Cook to Impress!
September 28, 2004 2:41 PM Subscribe
From the
general to the specific: What are your favorite recipes, the dishes you prepare when you want to impress?
This clam chowder never fails to impress:
Skipjack's Clam Chowder
from November 2000 Bon Appétit
with modifications by J.D. Roth
- Three 8-oz bottles of clam juice
- One pound russet potatoes, peeled and cut into 1/2 inch chunks (resist the urge to use Yukon Gold potatoes)
- Two tablespoons (1/4 stick) butter
- Three slices bacon, finely chopped (I use thick, hammy deli bacon -- use six slices of bacon if you're using the thin, pre-packaged stuff)
- Two cups chopped onions (about one large yellow onion)
- Three stalks (about 1-1/4 cups) of celery with leaves, chopped
- Five garlic cloves, minced
- One bay leaf
- 1/4 cup all-purpose flour
- Six 6-1/2 oz cans minced clams, drained, juices reserved (chopped clams are fine -- I use minced because Kris doesn't like large, rubbery clam chunks)
- 1-1/2 cups half-and-half
- One teaspoon hot pepper sauce (we use Tapatío, but you might prefer Tabasco)
- Optional: 1/2 teaspoon hickory smoke salt (hard-to-find, but great flavor!)
At the top of my recipe card I've written, in bold:
NOTE: Prepare ingredients before starting!
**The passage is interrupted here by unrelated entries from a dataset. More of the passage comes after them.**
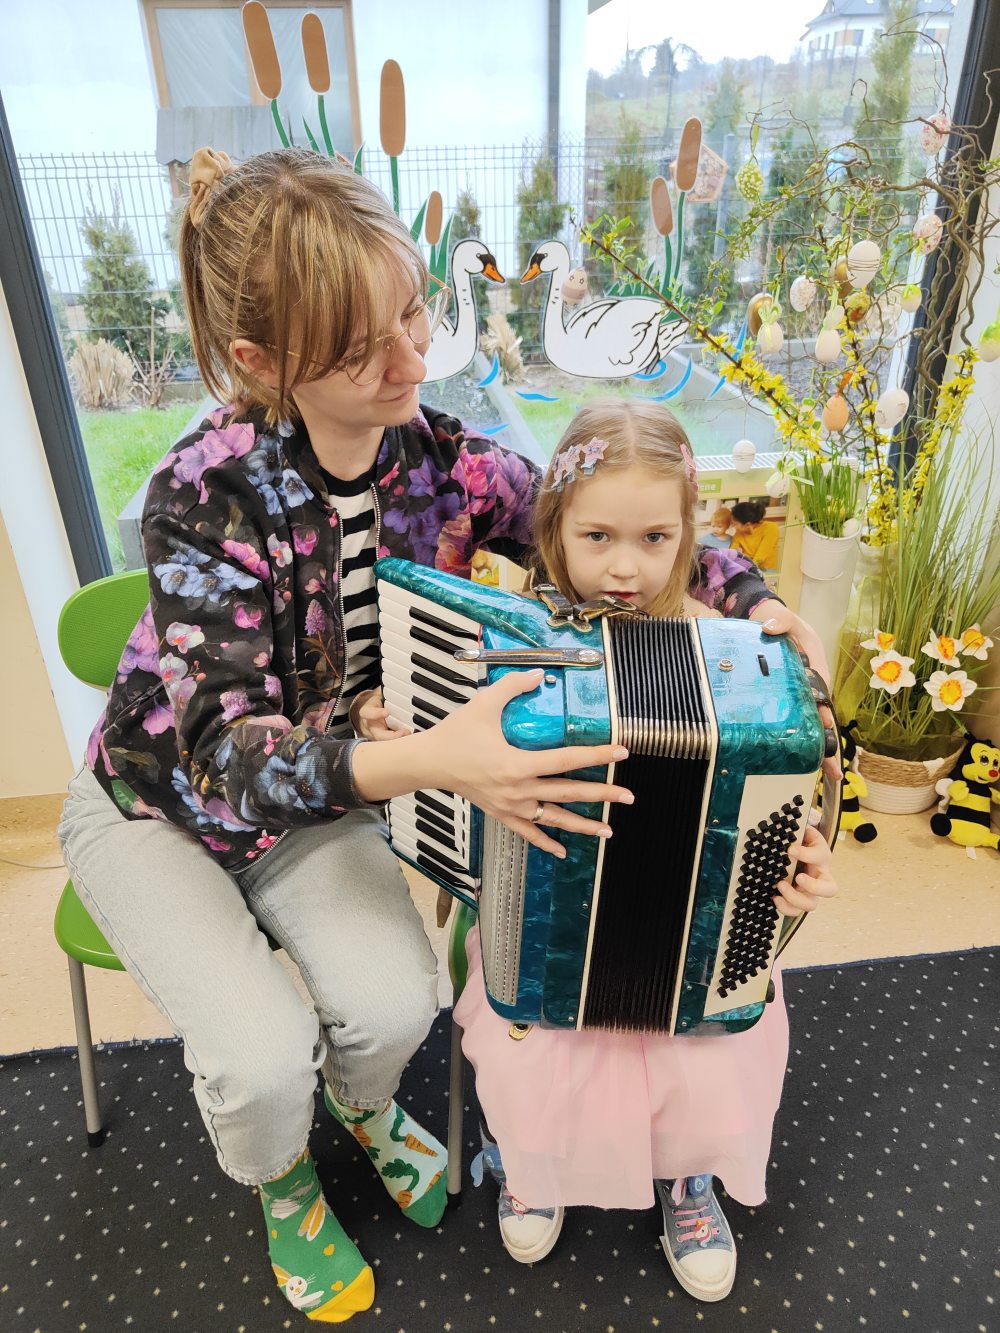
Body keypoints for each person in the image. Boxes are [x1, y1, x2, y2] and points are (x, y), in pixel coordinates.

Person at [57, 150, 826, 1322]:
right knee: (259, 1058)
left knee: (392, 1005)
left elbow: (593, 508)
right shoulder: (199, 493)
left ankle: (363, 1105)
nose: (413, 360)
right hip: (153, 807)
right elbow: (223, 758)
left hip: (330, 791)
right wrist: (432, 758)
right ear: (262, 364)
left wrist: (751, 596)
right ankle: (284, 1184)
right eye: (364, 349)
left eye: (412, 312)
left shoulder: (436, 455)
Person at [443, 401, 838, 1305]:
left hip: (692, 937)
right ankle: (534, 1166)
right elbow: (462, 779)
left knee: (714, 1057)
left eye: (655, 537)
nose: (626, 567)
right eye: (598, 537)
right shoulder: (515, 643)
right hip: (543, 927)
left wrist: (796, 864)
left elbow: (790, 801)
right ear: (553, 530)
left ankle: (689, 1176)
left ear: (687, 533)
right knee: (532, 1053)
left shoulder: (741, 661)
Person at [730, 497, 780, 570]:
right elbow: (732, 553)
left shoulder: (771, 528)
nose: (733, 526)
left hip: (766, 570)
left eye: (735, 524)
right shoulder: (739, 532)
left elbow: (760, 558)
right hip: (747, 568)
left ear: (747, 524)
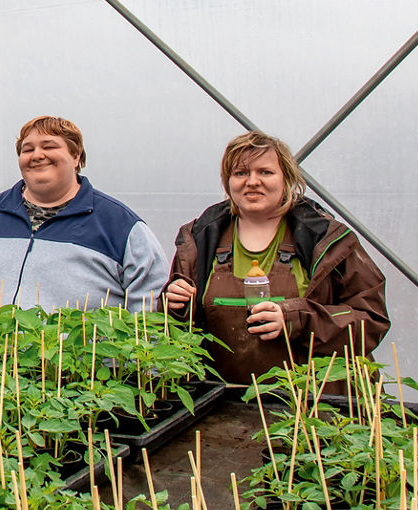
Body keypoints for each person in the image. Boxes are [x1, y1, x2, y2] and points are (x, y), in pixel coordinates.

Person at [161, 131, 389, 385]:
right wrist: (175, 306)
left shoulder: (326, 239)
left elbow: (370, 319)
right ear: (228, 182)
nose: (252, 181)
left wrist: (296, 319)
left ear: (287, 179)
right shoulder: (200, 239)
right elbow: (174, 334)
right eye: (241, 173)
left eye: (265, 172)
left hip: (312, 404)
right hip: (224, 404)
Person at [0, 115, 168, 312]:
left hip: (78, 373)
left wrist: (141, 372)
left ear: (76, 155)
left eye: (49, 146)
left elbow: (149, 298)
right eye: (27, 149)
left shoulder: (118, 224)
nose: (37, 155)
Experienced, or quick, cooks can ignore this advice. I'm neither experienced nor quick. If I don't prepare the ingredients before starting the chowder, it's a disaster.
- Bring the bottled clam juice and potatoes to a boil in a medium saucepan over high heat. Reduce heat to medium-low. Cover and simmer until potatoes are tender (about ten minutes). Remove from heat.
- Melt butter in heavy large pot over medium heat. Add bacon and cook until bacon begins to brown (about 8-10 minutes). Add onions, celery, garlic, and bay leaf. Sauté until vegetables soften, about six minutes.
- Stir in flour and cook two minutes. Do not allow flour to brown.
- Gradually whisk in reserved juices from clams. Add potato mixture, calms, half-and-half, hickory smoke salt, and hot pepper sauce. Simmer chowder to blend flavors, stirring frequently.
- Season to taste with salt and pepper.
- Chowder can be served after as few as ten minutes of simmering, or it can sit on the stove contentedly for hours.
The garlic can be reduced; I think the original recipe called for only one or two cloves.
posted by jdroth to food & drink (16 answers total) 8 users marked this as a favorite
If I'm trying to impress, I might fry a chicken, but I'm not giving away family secrets today. Instead, here's some stuff to try if you're looking for ideas:
Salmon, orange juice, ginger. Bake or broil.
Butter, lemon, tons of basil, milk -- make sauce. Pour over a nice thick baked/seared/panfried/grilled tuna steak.
Rice, sausage, arbitrary vegetables, oil. Fry.
Grilled chicken, paprika, cumin. Hack up and stick in a tart-sauced salad with romaine tip (not heart) salad. Stuff into warm soft pocket bread.